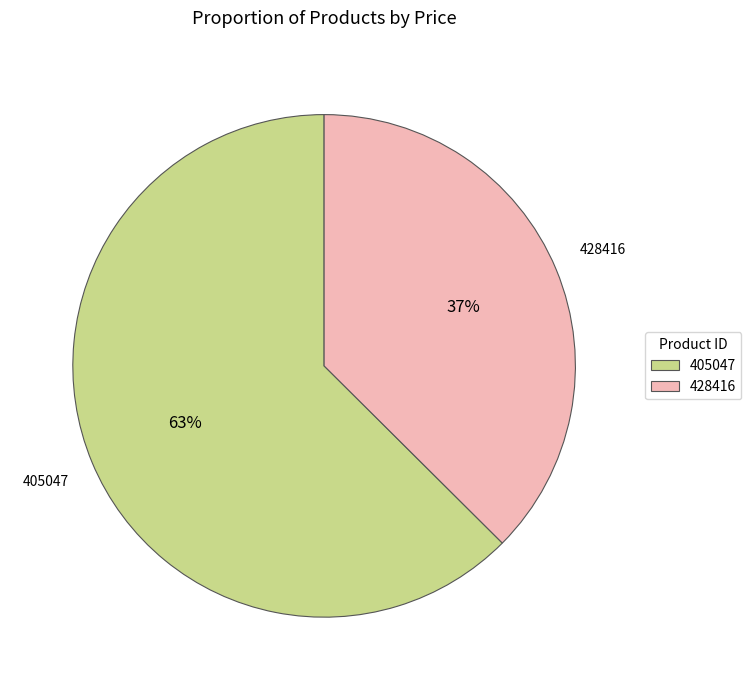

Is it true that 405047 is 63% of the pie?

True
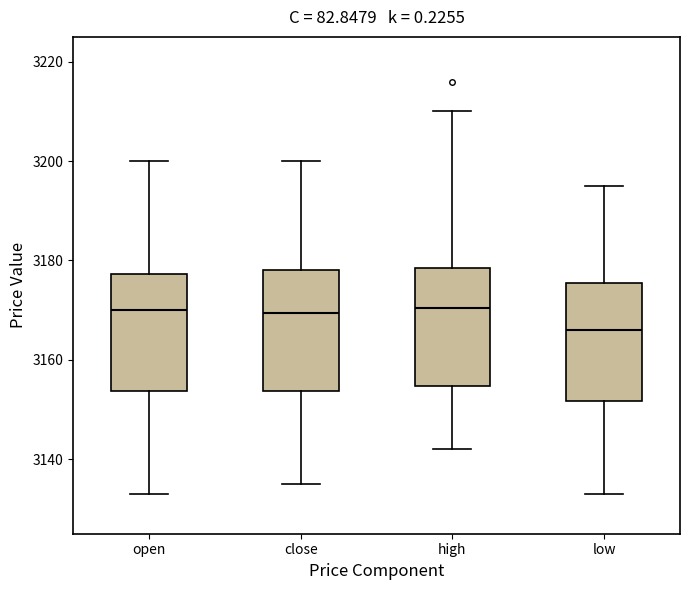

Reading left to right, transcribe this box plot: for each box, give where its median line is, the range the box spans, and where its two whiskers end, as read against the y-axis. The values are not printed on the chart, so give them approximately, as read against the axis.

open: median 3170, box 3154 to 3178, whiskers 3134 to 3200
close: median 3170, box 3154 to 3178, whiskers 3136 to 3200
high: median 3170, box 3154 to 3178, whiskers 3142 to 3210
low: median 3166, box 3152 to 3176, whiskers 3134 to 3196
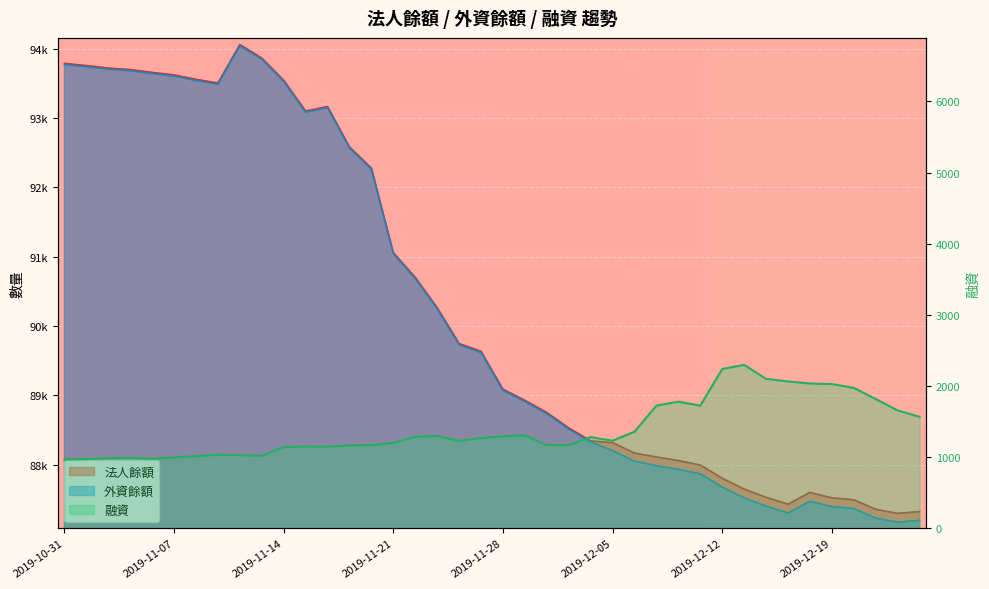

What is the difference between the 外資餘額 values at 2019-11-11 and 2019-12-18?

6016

## Exercise prompt:
Identify and copy each line of the items above that contains the word "values". Matching is case-sensitive.

## Exercise solution:
Reading left to right, transcribe this box plot: for each box, give where its median line is, the range the box spans, and where its two whiskers end, as read against the y-axis. The values are not printed on the chart, so give them approximately, as read against the axis.
What is the difference between the 外資餘額 values at 2019-11-11 and 2019-12-18?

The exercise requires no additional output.